Abstract Details


Name: Gopal Hazra
Affiliation: IIT Kanpur
Conference ID: TVS202510270
Title: The role of stellar coronal mass ejections in driving exoplanet space weather
Authors and Co-Authors:
Abstract Type: Invited by SOC
Abstract: It has been understood that coronal mass ejections (CMEs) plays a crucial role in disrupting the atmospheres of solar system planets. For close-in exoplanets, the stellar radiation drives thermal planetary outflow that further interacts with the stellar wind and stellar coronal mass ejections, making it susceptible to non-thermal loss. How CMEs are going to affect atmospheric loss depends on various CME properties such as density, velocity, temperature, and magnetic field of CME plasma. For the planets with a magnetosphere, the embedded magnetic field in the CMEs is the most important parameter to affect the planetary mass loss.
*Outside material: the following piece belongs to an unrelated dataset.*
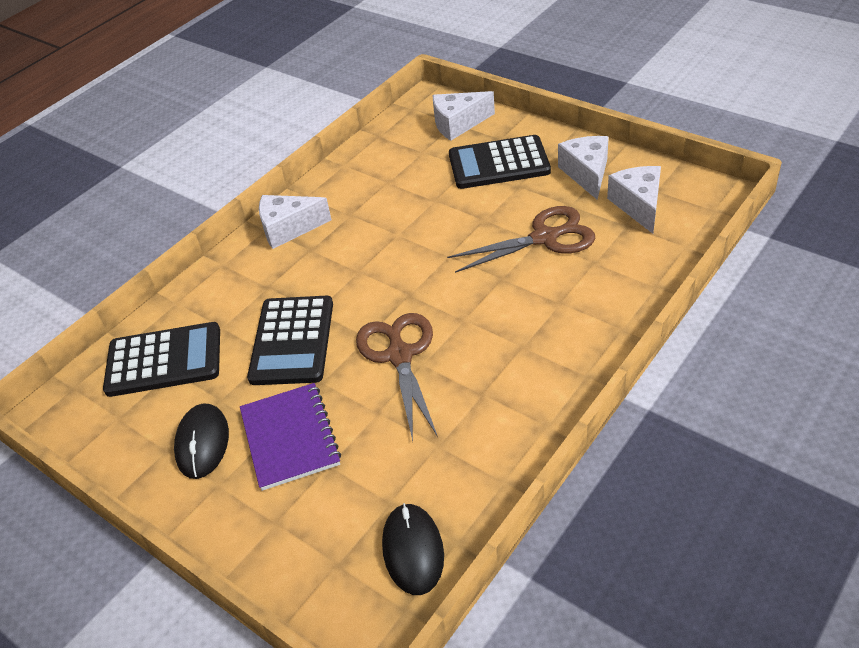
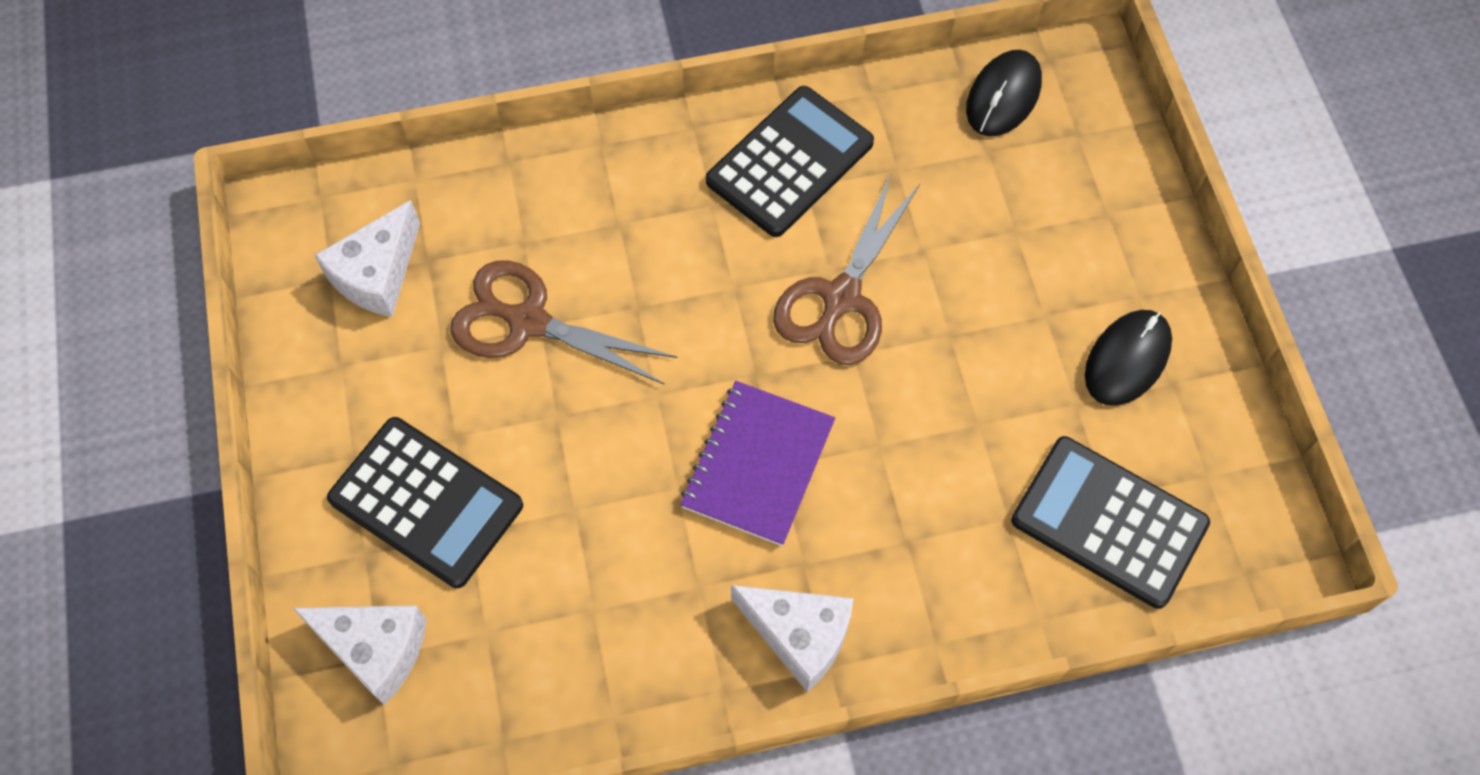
camera: 145 degrees left, 20 degrees up
(290, 437) = (1031, 291): purple notebook -> purple notebook (757, 464)
(292, 341) = (939, 420): black calculator -> black calculator (790, 162)
(586, 173) = (358, 378): white cheese -> none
In this talk, I will be discussing the effect of different magnetic field structures of stellar CMEs on the atmospheres of a hot Jupiter and a super Earth with a dipolar magnetosphere. We use a 3D MHD atmospheric escape model, which self-consistently models the atmospheric outflow with the included planetary magnetosphere and its interaction with the CMEs. We consider three configurations of magnetic field embedded in stellar CMEs -- (a) radial component, (b) Bz component, (c)southward Bz component. We calculated atmospheric mass loss for these three different cases and found that CMEs with Bz components are most effective in removing planetary materials. We also calculated the Ly-alpha transit signatures in the different phases of the CME passage for the three cases to constrain the CME's effect observationally. Results will be presented in detail for both the hot Jupiter and super Earth.